* [PROVIDED INFORMATION]

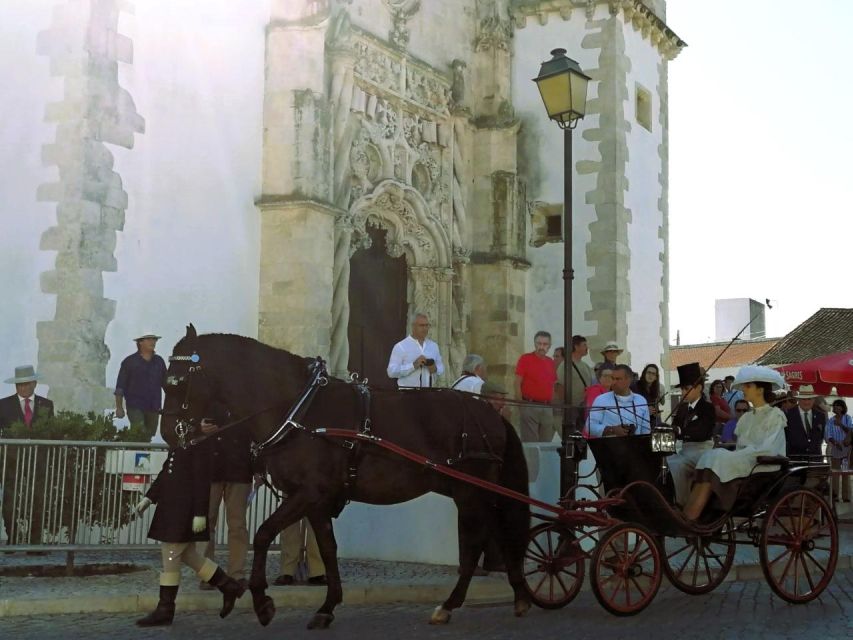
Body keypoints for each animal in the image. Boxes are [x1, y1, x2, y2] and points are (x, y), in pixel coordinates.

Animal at [160, 328, 528, 628]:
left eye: (178, 382)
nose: (167, 432)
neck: (299, 411)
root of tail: (488, 412)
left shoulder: (308, 492)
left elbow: (263, 534)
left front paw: (263, 602)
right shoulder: (315, 500)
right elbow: (327, 547)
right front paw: (327, 607)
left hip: (471, 490)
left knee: (478, 540)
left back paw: (457, 603)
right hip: (464, 488)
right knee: (495, 531)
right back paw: (515, 593)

* [EXERCISE REQUIREMENTS] When you reach the line that contains "left eye: (178, 382)" in the material above, please copy it and every line after it exactly, stopping only at the last line.

* [SOLUTION TO THIS PROBLEM]
left eye: (178, 382)
nose: (167, 432)
neck: (299, 411)
root of tail: (488, 412)
left shoulder: (308, 492)
left elbow: (263, 534)
left front paw: (263, 602)
right shoulder: (315, 500)
right elbow: (327, 547)
right front paw: (327, 607)
left hip: (471, 490)
left knee: (478, 540)
left back paw: (457, 603)
right hip: (464, 488)
right knee: (495, 531)
right back paw: (515, 593)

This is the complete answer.